→ **Assigned task 1**:
Answer these questions from the Barclays business banking passage, one line each:
(a) By what percentage did net fees and commissions rise, and to what figure?
(b) What share of medium business customers were registered for Businessmaster?
(c) How much were strategic investment costs in 2000?
→ **Assigned task 2**:
Please extend the Barclays business banking passage, picking up after its last sentence.

→ **Excerpted passage**:
<<<<
Lending growth was focused towards higher quality. This was reflected in strong
lending growth to large business customers and also through steady volumes of
lending to medium and small business customers. The Sales Financing product
range, which includes factoring and invoice discounting, saw rapid growth in
turnover, up 55% as a result of investment in this area, while Barclays Asset
Finance direct new business volumes were up over 20%.
UK lending margins continued to reduce, reflecting the focus of growth in higher
quality lending. The overall deposit margin remained broadly unchanged.
Net fees and commissions increased 6% to £833m. Lending related fees growth was
driven by good activity levels in large business with a strong fee income
performance from Sales Financing. UK money transmission income continued to
fall, with higher volumes offset by lower fee levels as a result of strong
competitive pressures. Foreign exchange related income increased strongly as a
result of higher turnover.
The use of Businessmaster continues to increase with over 70% of large business
customers and over 50% of medium business customers registered for the service.
Businessmaster allows customers direct access to account information and
provides a facility to make same day and international payments. In Small
Business, over 35% of customers were registered to use the Online Banking system
at the end of December 2001.
Operating costs fell 1% compared to 2000. Strategic investment costs were
maintained at £98m (2000: £97m) and were focused towards the development of new
customer value propositions and improving efficiency. Operating costs included
the £36m (2000: £32m) total operating costs of Barclays B2B and £9m of costs of
Banco Barclays SA (formerly Banco Barclays e Galicia SA) which was consolidated
as a subsidiary from 1st January 2001, having been previously reported as an
associated undertaking.
>>>>
→ **Provided data**:
<<<<
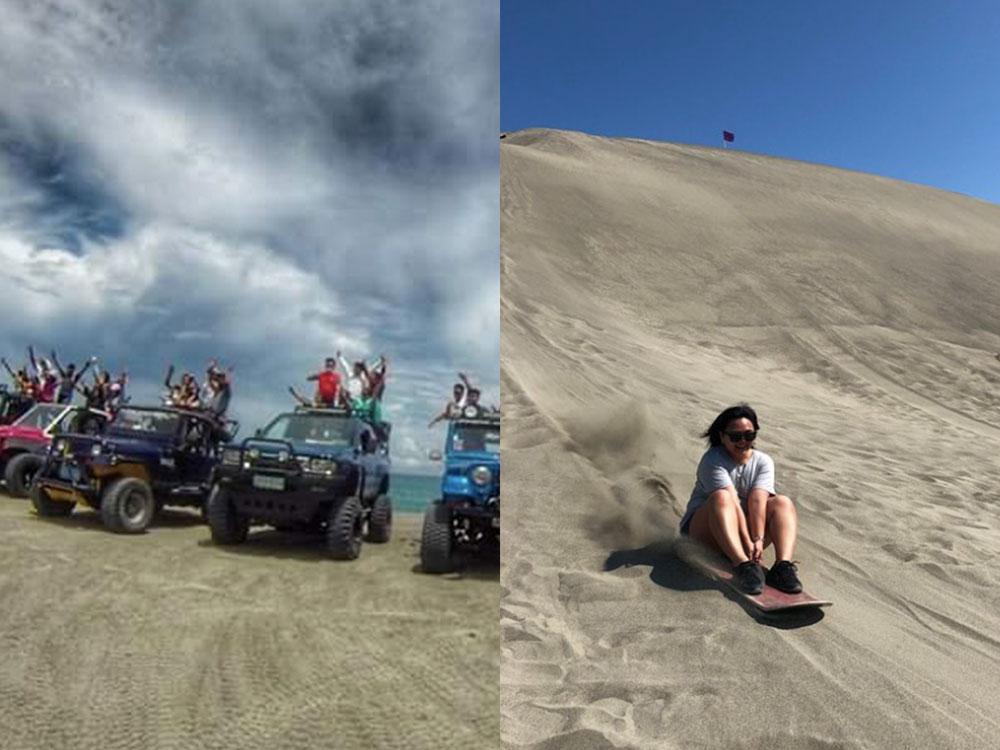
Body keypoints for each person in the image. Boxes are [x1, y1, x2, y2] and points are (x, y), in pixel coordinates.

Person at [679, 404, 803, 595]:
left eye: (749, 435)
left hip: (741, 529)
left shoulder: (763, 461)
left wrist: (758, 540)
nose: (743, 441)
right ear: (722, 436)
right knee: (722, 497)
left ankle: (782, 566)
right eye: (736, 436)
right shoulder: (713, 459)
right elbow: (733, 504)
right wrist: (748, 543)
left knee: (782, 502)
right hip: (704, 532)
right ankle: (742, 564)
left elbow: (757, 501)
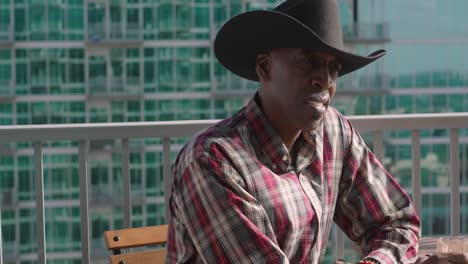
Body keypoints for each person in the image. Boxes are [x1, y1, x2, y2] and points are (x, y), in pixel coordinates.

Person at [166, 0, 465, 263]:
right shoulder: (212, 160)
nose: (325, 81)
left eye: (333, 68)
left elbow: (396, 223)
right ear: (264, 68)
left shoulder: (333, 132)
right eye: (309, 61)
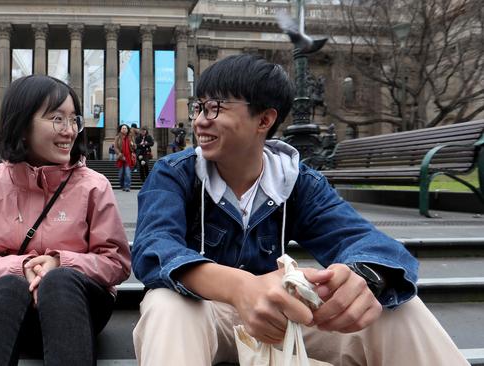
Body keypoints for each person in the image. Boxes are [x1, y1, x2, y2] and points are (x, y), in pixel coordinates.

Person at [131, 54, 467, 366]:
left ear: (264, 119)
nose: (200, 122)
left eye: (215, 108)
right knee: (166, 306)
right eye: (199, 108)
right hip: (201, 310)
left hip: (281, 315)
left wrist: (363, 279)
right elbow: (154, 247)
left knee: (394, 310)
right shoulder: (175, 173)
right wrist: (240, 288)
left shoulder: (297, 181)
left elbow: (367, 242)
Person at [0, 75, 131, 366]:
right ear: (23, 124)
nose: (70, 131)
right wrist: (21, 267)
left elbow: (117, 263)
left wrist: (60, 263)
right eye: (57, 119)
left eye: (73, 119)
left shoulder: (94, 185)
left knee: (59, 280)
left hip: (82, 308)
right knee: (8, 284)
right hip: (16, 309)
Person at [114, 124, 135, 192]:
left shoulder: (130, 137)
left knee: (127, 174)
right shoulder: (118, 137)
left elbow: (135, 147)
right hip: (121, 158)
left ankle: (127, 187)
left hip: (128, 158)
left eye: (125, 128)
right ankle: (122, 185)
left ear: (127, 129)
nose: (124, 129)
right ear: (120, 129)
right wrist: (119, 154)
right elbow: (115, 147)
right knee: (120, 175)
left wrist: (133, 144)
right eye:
>>>>
→ **Answer space 1**:
(a) 6%, to £833m.
(b) Over 50%.
(c) £97m.

→ **Answer space 2**:
Provisions increased, as expected, to £210m (2000: £120m) from relatively low
levels in 2000. This reflected weaker economic conditions especially in the
manufacturing sectors.
Barclays Africa
Barclays Africa provides banking services to personal and corporate customers in
North Africa, sub-Saharan Africa and islands in the Indian Ocean. It operates a
diversified portfolio of banking operations in Botswana, Egypt, Ghana, Kenya,
Mauritius, Seychelles, South Africa, Tanzania, Uganda, Zambia and Zimbabwe.
2001 2000
£m £m
Net interest income 180 181
Net fees and commissions 130 126
Other operating income 6 7
Operating income 316 314
Operating costs (158) (157)
Provisions for bad and doubtful debts (25) (47)
Operating profit 133 110
Restructuring costs (7) (16)
Profit before tax and exceptional items 126 94
Operating profit increased £23m (21%) to £133m (2000: £110m), primarily as a
result of a £22m reduction in the net provision charge to £25m (2000: £47m).
Net interest income was at a similar level to last year. Total average customer
lending balances increased 3% to £1.3bn. Total average customer deposit
balances increased £67m (3%), to £2.2bn. Margins decreased due to increased
competitive pressures.
Net fees and commissions increased 3% to £130m (2000: £126m) through increased
activity levels following the introduction of new personal product offerings.
Operating costs increased 1% to £158m (2000: £157m) including costs to establish
new branch operations in Tanzania.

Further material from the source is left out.